** Opening Exercise inputs block **

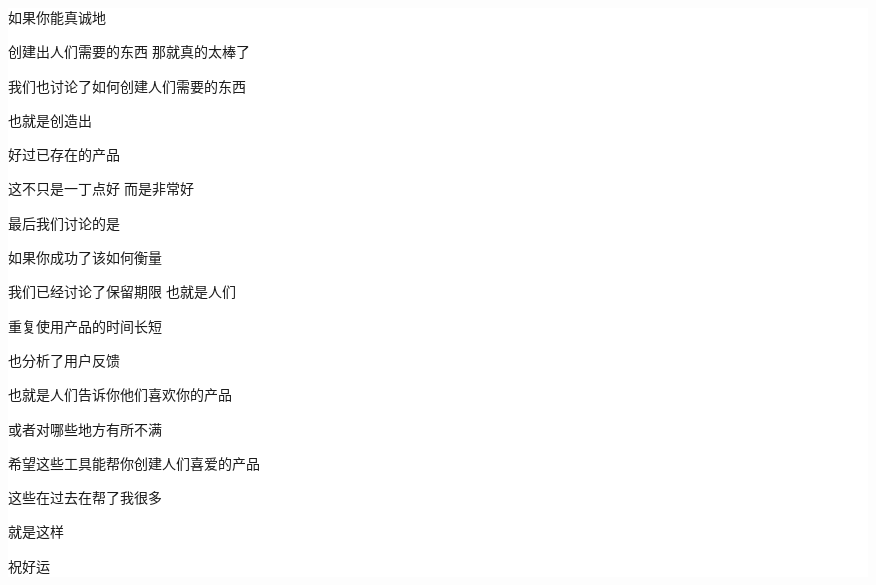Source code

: 如果你能真诚地

创建出人们需要的东西 那就真的太棒了

我们也讨论了如何创建人们需要的东西

也就是创造出

好过已存在的产品

这不只是一丁点好 而是非常好

最后我们讨论的是

如果你成功了该如何衡量

我们已经讨论了保留期限 也就是人们

重复使用产品的时间长短

也分析了用户反馈

也就是人们告诉你他们喜欢你的产品

或者对哪些地方有所不满

希望这些工具能帮你创建人们喜爱的产品

这些在过去在帮了我很多

就是这样

祝好运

** Closing Exercise inputs block **

Goal of the exercise: Print all the records above word for word, leaving out the pictures.

Exercise response:
Source code

: 如果你能真诚地

创建出人们需要的东西 那就真的太棒了

我们也讨论了如何创建人们需要的东西

也就是创造出

好过已存在的产品

这不只是一丁点好 而是非常好

最后我们讨论的是

如果你成功了该如何衡量

我们已经讨论了保留期限 也就是人们

重复使用产品的时间长短

也分析了用户反馈

也就是人们告诉你他们喜欢你的产品

或者对哪些地方有所不满

希望这些工具能帮你创建人们喜爱的产品

这些在过去在帮了我很多

就是这样

祝好运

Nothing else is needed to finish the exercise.